1 tablespoon olive oil

  • 1 medium onion, chopped
  • 2 cloves garlic, minced
  • 1 pound lean ground beef
  • 1 teaspoon chili powder
  • 1/2 teaspoon ground cumin
  • 1/4 teaspoon smoked paprika
  • 1/4 teaspoon dried oregano
  • 1 (28-ounce) can crushed tomatoes
  • 1 (15-ounce) can diced tomatoes, undrained
  • 1/2 cup beef broth
  • 1/4 cup chopped fresh cilantro
  • Salt and freshly ground black pepper, to taste
  • 12 corn tortillas
  • 2 cups shredded cheddar cheese
  • 1 cup shredded Monterey Jack cheese (optional)

  • Instructions:

    1. Heat the oil in a large skillet over medium heat. Add the onion and cook until softened, about 5 minutes.
    2. Stir in the garlic and cook for an additional minute, until fragrant.
    3. Add the ground beef to the pan and cook, breaking it up with a spoon, until browned.
    4. Drain any excess grease from the pan.
    5. Stir in the chili powder, cumin, paprika, and oregano. Cook for another minute, allowing the spices to bloom.
    6. Pour in the crushed tomatoes, diced tomatoes, and beef broth. Bring to a simmer and cook for 10 minutes, stirring occasionally.
    7. Season the sauce with salt and pepper to taste. Stir in half of the chopped cilantro.
    8. Preheat your oven to 375°F (190°C).
    9. Lightly grease a 9×13 inch baking dish.
    10. Spoon a small amount of sauce into the bottom of the prepared dish. This will prevent the tortillas from sticking.
    11. Fill each tortilla with a generous amount of the beef mixture. Roll up the tortillas tightly and place them seam-side down in the baking dish.
    12. Pour the remaining sauce over the enchiladas. Sprinkle with both cheddar and Monterey Jack cheese (if using).
    13. Bake for 20-25 minutes, or until the cheese is melted and bubbly.
    14. Garnish with the remaining chopped cilantro and serve hot.

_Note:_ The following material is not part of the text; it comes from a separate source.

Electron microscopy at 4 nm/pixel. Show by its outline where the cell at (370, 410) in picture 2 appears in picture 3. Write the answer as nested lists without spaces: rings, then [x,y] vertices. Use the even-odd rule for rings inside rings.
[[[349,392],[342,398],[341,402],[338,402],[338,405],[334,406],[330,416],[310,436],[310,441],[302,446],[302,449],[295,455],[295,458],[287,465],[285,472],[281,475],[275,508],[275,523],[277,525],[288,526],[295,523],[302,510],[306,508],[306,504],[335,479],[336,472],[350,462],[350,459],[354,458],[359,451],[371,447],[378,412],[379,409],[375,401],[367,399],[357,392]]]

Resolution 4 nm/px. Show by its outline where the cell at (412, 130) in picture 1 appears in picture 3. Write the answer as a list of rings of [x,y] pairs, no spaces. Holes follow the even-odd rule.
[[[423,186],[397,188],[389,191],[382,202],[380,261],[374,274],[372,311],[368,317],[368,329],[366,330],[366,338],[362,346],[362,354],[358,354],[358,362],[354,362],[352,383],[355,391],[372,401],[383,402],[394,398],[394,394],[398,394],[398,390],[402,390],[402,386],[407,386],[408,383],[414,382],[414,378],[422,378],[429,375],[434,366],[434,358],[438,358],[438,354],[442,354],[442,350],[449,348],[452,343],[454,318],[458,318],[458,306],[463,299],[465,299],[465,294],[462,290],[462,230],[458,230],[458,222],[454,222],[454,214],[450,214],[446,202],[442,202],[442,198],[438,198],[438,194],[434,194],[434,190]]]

    Nutrition Facts (per serving):

    Calories: Approximately 450 (depending on the type of cheese used)

  • Fat: 20g
  • Saturated Fat: 8g
  • Cholesterol: 70mg
  • Sodium: 600mg (depending on the sodium content of your ingredients)
  • Carbohydrates: 30g
  • Fiber: 2g
  • Protein: 30g

  • Conclusion:

    These minced beef enchiladas are a delicious and satisfying meal that your whole family will love. They’re perfect for a casual dinner party or a potluck gathering. With just a few simple ingredients and minimal prep time, you can whip up this flavorful Tex-Mex classic in no time. So grab your favorite toppings like sour cream, salsa, and avocado, and get ready to enjoy a taste explosion!


    1. Can I use ground turkey or chicken instead of beef?

    Absolutely! You can easily substitute ground turkey or chicken for the ground beef in this recipe. Just be sure to adjust the cooking time slightly, as poultry may cook faster than beef.

    2. What can I do if my enchiladas seem dry?

    If your enchiladas seem dry after baking, you can add an additional 1/4 cup of beef broth or diced tomatoes to the sauce before pouring it over the tortillas. This will help to keep them moist and flavorful.

    3. Can I make these enchiladas ahead of time?

    Yes, you can definitely assemble the enchiladas ahead of time. Simply prepare the sauce and filling according to the recipe instructions. Assemble the enchiladas in the baking dish and cover them tightly with plastic wrap. Refrigerate for up to 24 hours. When ready to bake, preheat your oven to 375°F (190°C) and bake for 30-35 minutes, or until heated through.

    4. What are some good toppings for enchiladas?